Stefano Dal Corso sarebbe morto dopo aver assistito a un rapporto sessuale in carcere: è questo quanto dichiarato da un nuovo testimone, che nelle ultime ore si è fatto avanti via mail e con una telefonata.

L’assassino gli avrebbe “rotto l’osso del collo con una spranga e due colpi di manganello” dopo che Dal Corso “ha aperto la porta dell’infermeria e ha assistito a un rapporto sessuale tra due operatori del carcere. È stato cacciato via e ha fatto ritorno nella sua cella”. Sono queste le parole del supertestimone, che dichiara di essere un “ufficiale esterno della polizia penitenziaria”, come riportato da Repubblica.

Questo episodio sarebbe dunque il movente dell’omicidio di Stefano Dal Corso, aggredito dopo aver visto qualcosa che non avrebbe dovuto vedere. Il testimone si è rivolto direttamente alla famiglia, inizialmente tramite la loro avvocata, Armida Decina, e poi contattando la sorella della vittima, Marisa.

Del resto, la famiglia Dal Corso non ha mai creduto all’ipotesi del suicidio dell’uomo, ritrovato morto nella sua cella del carcere di Oristano il 12 ottobre 2022, per il quale si è ipotizzato il suicidio per impiccagione.

Sono molte, infatti, le cose che non tornano, come sottolinea anche l’avvocata della famiglia: “Il letto di Stefano era perfettamente integro – riporta Roma Today –. Non mancava nulla, ma sulla grata della finestra è stato rinvenuto un pezzo di lenzuolo che Stefano per avrebbe utilizzato impiccarsi.

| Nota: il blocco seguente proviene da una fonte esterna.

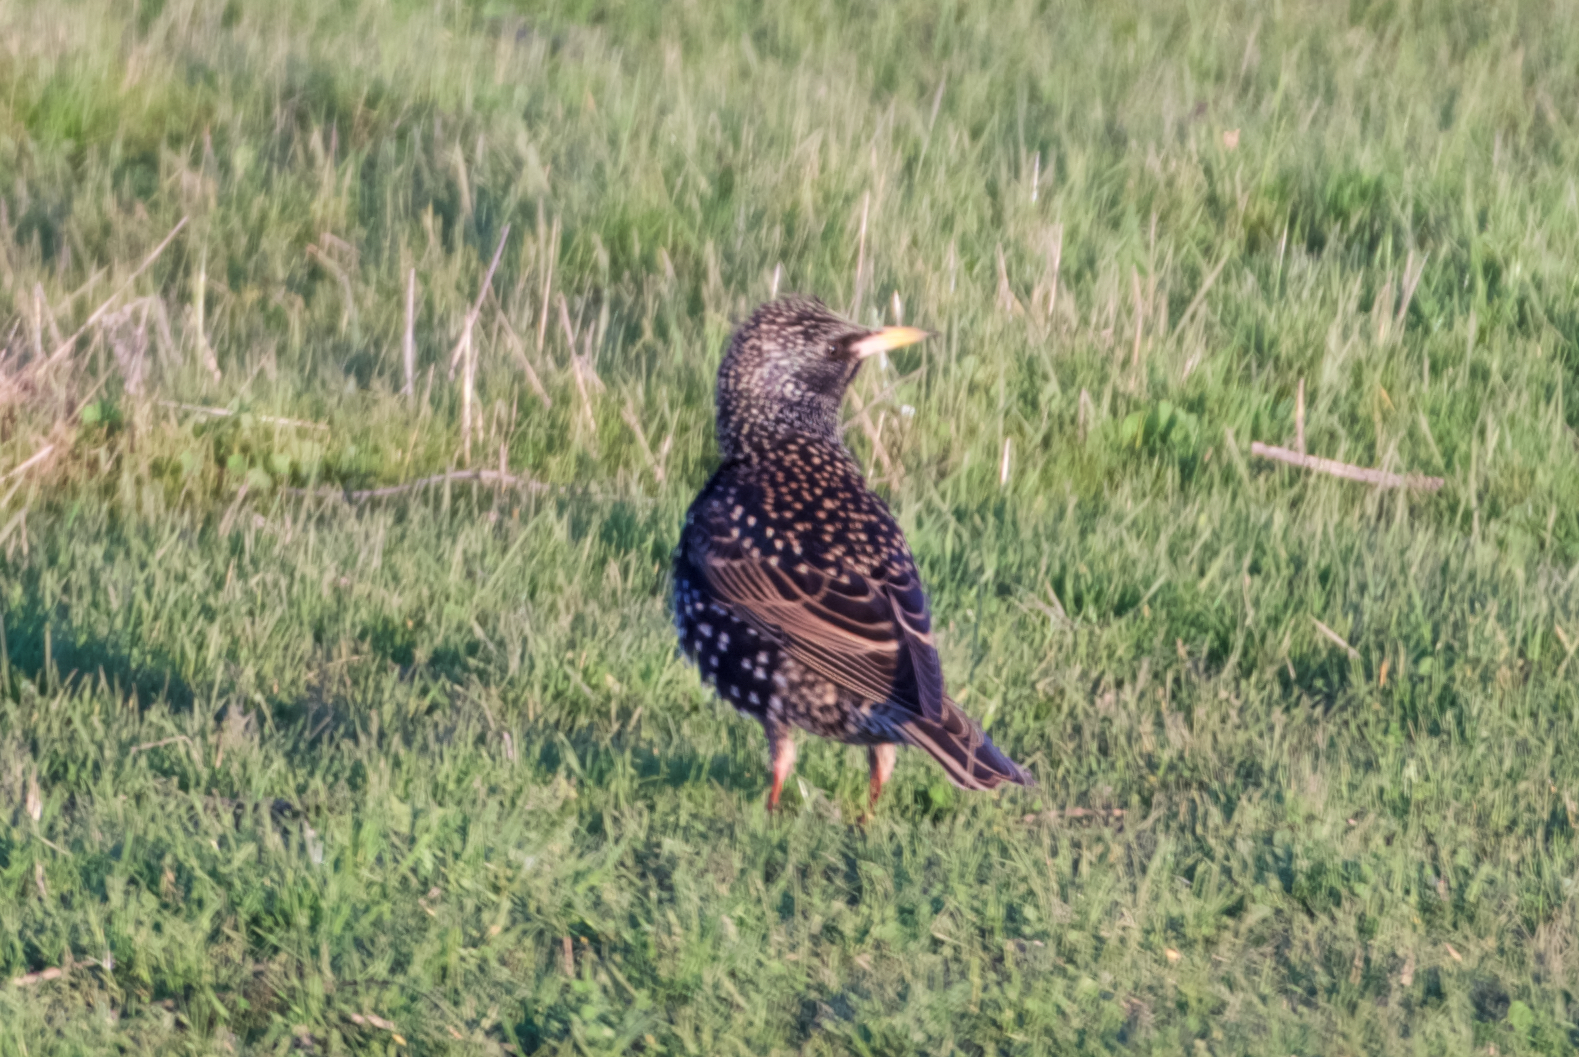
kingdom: Animalia
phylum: Chordata
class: Aves
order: Passeriformes
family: Sturnidae
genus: Sturnus
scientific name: Sturnus vulgaris
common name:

La domanda è: da dove viene?”.

Non esistono immagini che ritraggano l’uomo impiccato in cella, né del suo corpo nudo. Nonostante le insistenze della famiglia, inoltre, l’autopsia è stata negata. E poi, quel livido sospetto sul braccio destro.

Al fianco della famiglia, anche la senatrice Ilaria Cucchi: “Possibile che la vita di un detenuto valga così poco?”, si chiede al termine conferenza stampa tenutasi nel marzo 2023 nella sala Nassirya del Senato, come riportato da Roma Today. “Sarò sempre la sorella di Stefano Cucchi e farò quanto è in mio potere per dare supporto a questa famiglia, ma anche per portare avanti la battaglia affinché l’autopsia sia obbligatoria per le morti avvenute in carcere”.

Autopsia, verità, giustizia – aggiunge Marisa Dal Corso –. Mio fratello non si è suicidato, non lo avrebbe mai fatto”.